◆ **Assignment**
Rewrite the items below, replacing "series" with "data series" and leaving everything else unchanged. Leave out the pictures.

Chart-based quiz items:
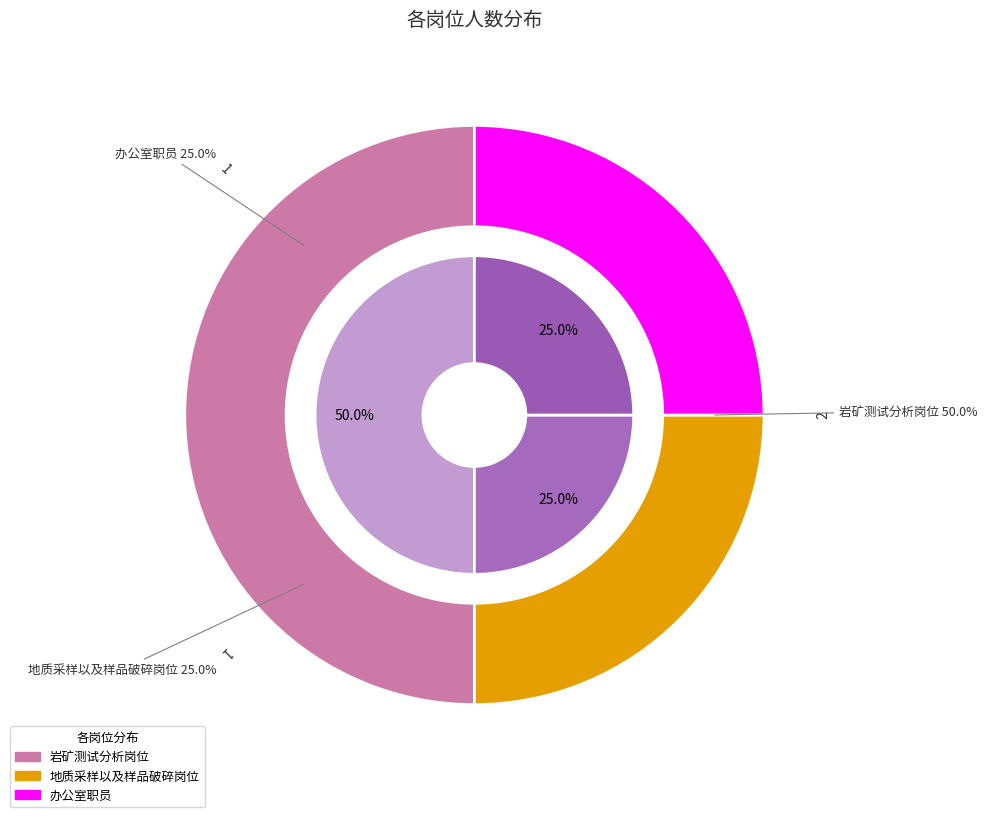

True or false: 办公室职员 accounts for 13% of the total.

False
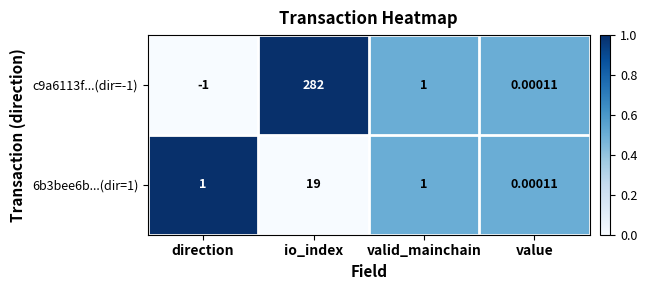

What is the maximum value shown in the chart?

282.0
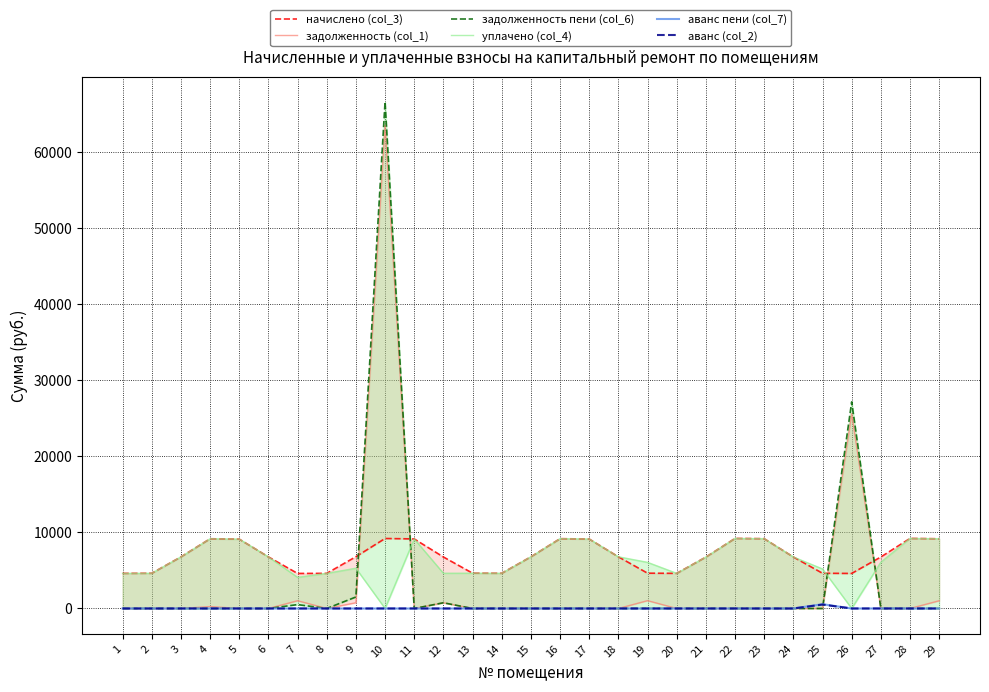

Which series changed the most between 9 and 15?

задолженность пени (col_6)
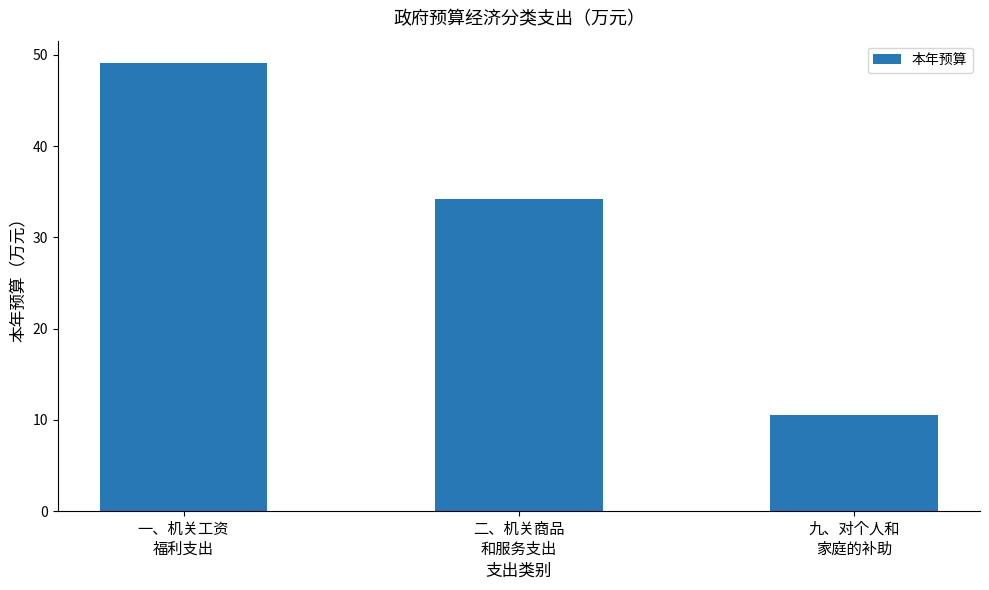

Where is the data nearest to the value 29?

二、机关商品
和服务支出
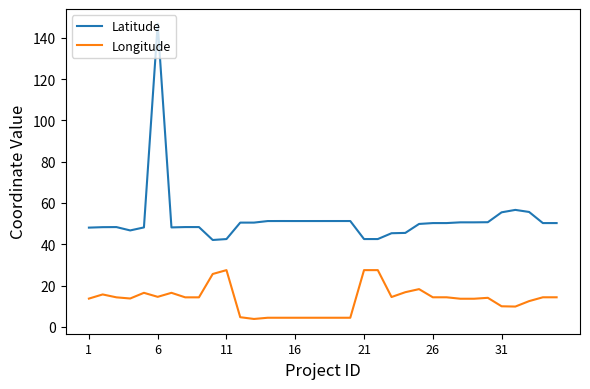

Which series has the largest range (max minus min)?

Latitude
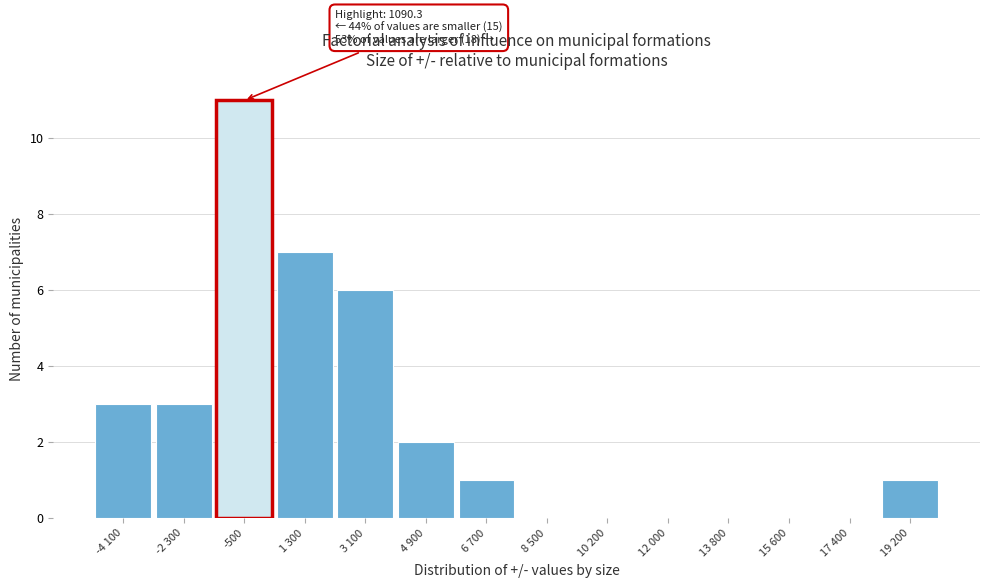

Reading right to left, what are all the values shown in this chart?

19 200=1	17 400=0	15 600=0	13 800=0	12 000=0	10 200=0	8 500=0	6 700=1	4 900=2	3 100=6	1 300=7	-500=11	-2 300=3	-4 100=3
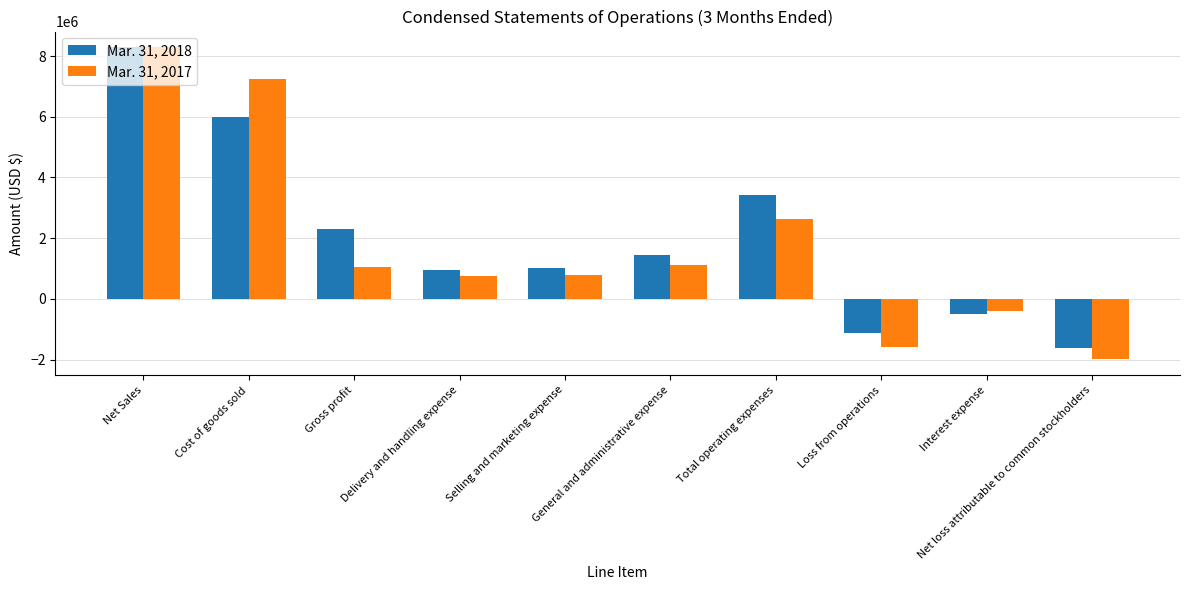

What is the average value of the Mar. 31, 2018 series?

2020700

◆ **Written response**
True or false: 办公室职员 accounts for 13% of the total.

False

What is the maximum value shown in the chart?

282.0

Which data series changed the most between 9 and 15?

задолженность пени (col_6)

Where is the data nearest to the value 29?

二、机关商品
和服务支出

Which data series has the largest range (max minus min)?

Latitude

Reading right to left, what are all the values shown in this chart?

19 200=1	17 400=0	15 600=0	13 800=0	12 000=0	10 200=0	8 500=0	6 700=1	4 900=2	3 100=6	1 300=7	-500=11	-2 300=3	-4 100=3

What is the average value of the Mar. 31, 2018 data series?

2020700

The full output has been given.